What you will do >>
- a) Please repeat the Canberra passage below, word for word, everything from "With these experiences" down to "to constitutional monarchy.".
- b) Carry on the Canberra passage that comes before the entries below, beginning after its final sentence.

Text >>
I have always regarded Canberra as a vibrant cosmopolitan city where people do not care what colour your skin is or which God you worship (if any) or how much chillies you put in your food. Hindus in Florey and Muslims in Yarralumla or Monash gather for worship in as much peace as Catholics in Manuka.

With these experiences of Canberra, readers can imagine how shocked I was to be asked by one Canberra talkback host about why Muslim Australians refuse to assimilate. What made me even more amused was that the questioner spoke with a more British accent than my broad East Ryde “Strayn” accent. It sounded like John Howard asking Prince Charles why he did not show more loyalty to constitutional monarchy.

Muslim Canberrans play an active role in Canberra life. They work senior public servants, political staffers, academics, lawyers, doctors, engineers and in other professions. They manage small businesses and large Commonwealth government departments. They employ and are employed by Canberrans of other faiths and of no faith in particular.

Extracted records >>
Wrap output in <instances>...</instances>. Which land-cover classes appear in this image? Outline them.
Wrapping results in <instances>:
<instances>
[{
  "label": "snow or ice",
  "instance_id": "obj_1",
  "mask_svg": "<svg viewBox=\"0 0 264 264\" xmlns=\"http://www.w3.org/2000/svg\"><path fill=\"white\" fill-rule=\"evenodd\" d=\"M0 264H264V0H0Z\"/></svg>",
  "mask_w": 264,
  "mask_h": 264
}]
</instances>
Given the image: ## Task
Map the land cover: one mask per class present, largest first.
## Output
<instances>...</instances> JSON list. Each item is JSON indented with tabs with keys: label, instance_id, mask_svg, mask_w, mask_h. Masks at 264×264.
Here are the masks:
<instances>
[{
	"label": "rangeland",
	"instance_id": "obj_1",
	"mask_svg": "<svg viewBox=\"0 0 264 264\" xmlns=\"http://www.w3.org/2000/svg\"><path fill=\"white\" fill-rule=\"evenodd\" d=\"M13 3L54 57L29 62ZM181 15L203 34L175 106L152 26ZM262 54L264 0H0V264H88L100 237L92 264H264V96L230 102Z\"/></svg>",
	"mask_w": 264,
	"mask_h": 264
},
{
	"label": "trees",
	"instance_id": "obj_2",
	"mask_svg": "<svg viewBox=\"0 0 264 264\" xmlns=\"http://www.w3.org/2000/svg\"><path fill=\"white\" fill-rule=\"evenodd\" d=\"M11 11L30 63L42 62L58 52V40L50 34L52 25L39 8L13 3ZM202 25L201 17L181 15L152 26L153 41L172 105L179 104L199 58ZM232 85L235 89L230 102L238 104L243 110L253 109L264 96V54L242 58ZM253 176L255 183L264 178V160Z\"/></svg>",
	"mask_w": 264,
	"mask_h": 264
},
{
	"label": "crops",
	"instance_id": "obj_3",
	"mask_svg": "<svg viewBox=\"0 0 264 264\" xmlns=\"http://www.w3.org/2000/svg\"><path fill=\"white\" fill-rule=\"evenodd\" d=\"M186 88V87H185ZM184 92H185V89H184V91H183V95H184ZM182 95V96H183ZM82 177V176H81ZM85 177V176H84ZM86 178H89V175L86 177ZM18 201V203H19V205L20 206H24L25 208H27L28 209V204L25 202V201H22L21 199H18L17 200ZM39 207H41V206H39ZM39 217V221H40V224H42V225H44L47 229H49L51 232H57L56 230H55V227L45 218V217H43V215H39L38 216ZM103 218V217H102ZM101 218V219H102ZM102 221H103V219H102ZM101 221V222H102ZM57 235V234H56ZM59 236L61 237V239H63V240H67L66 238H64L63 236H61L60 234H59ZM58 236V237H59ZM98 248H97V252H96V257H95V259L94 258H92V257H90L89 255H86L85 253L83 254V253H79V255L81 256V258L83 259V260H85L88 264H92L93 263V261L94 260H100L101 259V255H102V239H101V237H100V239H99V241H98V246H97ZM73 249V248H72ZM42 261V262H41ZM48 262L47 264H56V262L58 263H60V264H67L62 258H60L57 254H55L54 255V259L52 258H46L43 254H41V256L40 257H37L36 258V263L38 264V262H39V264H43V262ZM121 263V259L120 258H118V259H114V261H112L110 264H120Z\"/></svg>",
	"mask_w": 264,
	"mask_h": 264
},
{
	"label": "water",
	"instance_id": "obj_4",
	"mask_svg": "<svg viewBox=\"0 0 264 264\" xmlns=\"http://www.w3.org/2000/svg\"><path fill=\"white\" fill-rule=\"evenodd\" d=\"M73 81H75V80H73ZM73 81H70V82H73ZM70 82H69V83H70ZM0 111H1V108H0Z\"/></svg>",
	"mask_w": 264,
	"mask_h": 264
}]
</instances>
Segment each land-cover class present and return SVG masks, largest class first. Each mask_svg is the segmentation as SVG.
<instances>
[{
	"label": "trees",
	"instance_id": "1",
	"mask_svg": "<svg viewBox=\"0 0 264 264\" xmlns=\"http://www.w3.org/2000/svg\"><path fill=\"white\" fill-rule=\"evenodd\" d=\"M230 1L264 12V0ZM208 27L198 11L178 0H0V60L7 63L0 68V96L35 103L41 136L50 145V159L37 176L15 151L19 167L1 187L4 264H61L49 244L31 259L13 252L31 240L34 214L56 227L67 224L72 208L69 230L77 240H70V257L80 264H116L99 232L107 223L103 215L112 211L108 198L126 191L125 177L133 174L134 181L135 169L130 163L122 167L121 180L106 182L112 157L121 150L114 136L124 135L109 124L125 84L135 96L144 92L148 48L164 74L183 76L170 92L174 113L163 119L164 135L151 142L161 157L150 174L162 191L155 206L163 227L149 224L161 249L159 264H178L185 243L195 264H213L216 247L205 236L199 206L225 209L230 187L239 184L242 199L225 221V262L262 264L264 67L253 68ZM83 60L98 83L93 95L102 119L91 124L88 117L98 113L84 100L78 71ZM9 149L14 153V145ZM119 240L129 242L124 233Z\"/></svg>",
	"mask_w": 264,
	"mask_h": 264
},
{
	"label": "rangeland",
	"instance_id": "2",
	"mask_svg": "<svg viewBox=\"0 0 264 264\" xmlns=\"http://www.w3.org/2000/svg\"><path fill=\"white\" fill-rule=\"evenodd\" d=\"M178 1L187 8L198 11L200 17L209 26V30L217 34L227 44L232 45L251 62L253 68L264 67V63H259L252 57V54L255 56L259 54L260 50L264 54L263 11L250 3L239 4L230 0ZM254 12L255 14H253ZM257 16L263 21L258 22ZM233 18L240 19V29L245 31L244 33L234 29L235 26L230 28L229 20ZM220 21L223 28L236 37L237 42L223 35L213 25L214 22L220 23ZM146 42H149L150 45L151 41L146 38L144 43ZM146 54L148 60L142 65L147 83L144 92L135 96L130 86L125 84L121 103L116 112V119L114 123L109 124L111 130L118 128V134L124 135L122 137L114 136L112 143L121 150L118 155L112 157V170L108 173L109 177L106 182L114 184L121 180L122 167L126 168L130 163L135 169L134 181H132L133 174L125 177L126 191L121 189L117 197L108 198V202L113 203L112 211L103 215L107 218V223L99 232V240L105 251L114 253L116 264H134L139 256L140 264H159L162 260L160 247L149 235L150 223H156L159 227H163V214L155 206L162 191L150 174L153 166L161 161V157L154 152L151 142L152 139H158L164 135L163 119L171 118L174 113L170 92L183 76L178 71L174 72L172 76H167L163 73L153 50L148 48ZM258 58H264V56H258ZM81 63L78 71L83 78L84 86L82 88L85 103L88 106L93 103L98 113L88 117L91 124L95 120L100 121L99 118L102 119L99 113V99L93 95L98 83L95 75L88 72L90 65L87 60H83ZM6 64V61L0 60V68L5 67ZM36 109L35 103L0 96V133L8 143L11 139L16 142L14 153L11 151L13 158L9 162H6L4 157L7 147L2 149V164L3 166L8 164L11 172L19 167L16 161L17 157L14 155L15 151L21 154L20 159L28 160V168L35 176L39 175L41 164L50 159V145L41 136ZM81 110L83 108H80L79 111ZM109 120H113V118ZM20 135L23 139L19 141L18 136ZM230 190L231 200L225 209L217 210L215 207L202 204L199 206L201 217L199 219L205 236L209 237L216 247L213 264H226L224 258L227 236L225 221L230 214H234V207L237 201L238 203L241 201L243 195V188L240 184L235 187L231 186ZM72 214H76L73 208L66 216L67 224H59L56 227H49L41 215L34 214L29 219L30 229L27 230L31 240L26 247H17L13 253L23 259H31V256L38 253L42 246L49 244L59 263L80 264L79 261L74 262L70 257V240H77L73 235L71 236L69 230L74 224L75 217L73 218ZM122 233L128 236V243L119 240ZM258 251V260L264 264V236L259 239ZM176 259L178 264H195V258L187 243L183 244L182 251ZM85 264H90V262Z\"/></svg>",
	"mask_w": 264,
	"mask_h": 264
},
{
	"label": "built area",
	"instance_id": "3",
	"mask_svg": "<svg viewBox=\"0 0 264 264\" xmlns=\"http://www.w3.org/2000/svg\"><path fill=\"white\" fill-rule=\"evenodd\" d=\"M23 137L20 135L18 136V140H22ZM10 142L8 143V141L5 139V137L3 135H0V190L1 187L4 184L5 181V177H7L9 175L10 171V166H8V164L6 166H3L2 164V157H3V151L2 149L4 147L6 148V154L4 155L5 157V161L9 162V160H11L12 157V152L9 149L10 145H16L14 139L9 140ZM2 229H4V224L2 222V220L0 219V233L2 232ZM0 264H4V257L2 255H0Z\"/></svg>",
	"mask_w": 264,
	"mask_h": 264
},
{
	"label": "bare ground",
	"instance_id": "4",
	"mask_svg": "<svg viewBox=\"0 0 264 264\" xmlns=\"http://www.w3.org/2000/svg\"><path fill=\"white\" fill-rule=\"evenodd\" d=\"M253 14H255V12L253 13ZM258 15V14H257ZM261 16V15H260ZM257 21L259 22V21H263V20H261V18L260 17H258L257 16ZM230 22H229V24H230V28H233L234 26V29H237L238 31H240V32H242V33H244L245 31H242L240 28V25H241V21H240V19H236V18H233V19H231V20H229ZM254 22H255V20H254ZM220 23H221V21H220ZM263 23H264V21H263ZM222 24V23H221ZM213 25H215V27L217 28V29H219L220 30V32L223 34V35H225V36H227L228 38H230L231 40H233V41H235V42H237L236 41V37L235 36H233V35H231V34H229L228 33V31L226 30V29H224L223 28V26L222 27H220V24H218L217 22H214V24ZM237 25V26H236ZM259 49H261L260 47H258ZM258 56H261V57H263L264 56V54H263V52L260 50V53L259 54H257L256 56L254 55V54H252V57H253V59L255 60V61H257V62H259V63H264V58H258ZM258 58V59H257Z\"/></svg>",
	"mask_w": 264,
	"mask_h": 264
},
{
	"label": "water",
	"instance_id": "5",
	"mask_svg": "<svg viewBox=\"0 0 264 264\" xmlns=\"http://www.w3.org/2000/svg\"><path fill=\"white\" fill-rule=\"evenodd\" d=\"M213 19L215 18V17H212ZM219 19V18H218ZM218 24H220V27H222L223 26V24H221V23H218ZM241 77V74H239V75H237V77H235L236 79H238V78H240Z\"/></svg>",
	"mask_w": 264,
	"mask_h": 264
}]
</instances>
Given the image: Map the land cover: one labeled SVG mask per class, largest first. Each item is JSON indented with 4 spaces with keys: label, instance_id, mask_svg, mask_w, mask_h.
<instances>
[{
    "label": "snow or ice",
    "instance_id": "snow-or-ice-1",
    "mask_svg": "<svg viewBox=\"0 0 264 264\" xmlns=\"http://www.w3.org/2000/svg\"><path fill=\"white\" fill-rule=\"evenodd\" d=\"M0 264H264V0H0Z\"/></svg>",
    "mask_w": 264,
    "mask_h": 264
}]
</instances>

Replies >>
- a)
With these experiences of Canberra, readers can imagine how shocked I was to be asked by one Canberra talkback host about why Muslim Australians refuse to assimilate. What made me even more amused was that the questioner spoke with a more British accent than my broad East Ryde “Strayn” accent. It sounded like John Howard asking Prince Charles why he did not show more loyalty to constitutional monarchy.

- b)
In the recent terrorist attacks, Londoners from all backgrounds suffered. A recent edition of Sydney’s Daily Telegraph included the story of a devout Muslim girl whose parents were originally from the Indian sub-Continent. She is missing and presumed dead. Her family were shown on UK television mourning her disappearance.

When Canberra faced its bushfire tragedy, all Canberrans suffered. And all Canberrans pitched in and provided assistance to those directly affected. Amongst the donors were members of the Canberra Islamic Centre who collected funds and provided other support and assistance to the relief effort.

Given these contributions, one wonders what more Canberran Muslims could do to “assimilate”. But it is also true that in difficult times, people can use the wrong words to express difficult emotions. And although I did enjoy giving that talkback host a run for his money, perhaps his words reflected the pain and anguish that many feel.

So how should I respond? Perhaps it would be best to use the words of a man at the centre of the London tragedy. Mayor Ken Livingstone had hardly finished celebrating London’s Olympic dream coming true when he was faced with the stark reality of terrorism in his heartland. He had every reason to use the wrong words to express difficult emotions.

And whilst others were getting ready to blame and attack anyone who resembled Islam, Ken Livingstone told it how it was. He described the terrorist attacks as being “aimed at ordinary, working-class Londoners, black and white, Muslim and Christian, Hindu and Jew, young and old … an indiscriminate attempt to slaughter, irrespective of any considerations for age, for class, for religion, or whatever.”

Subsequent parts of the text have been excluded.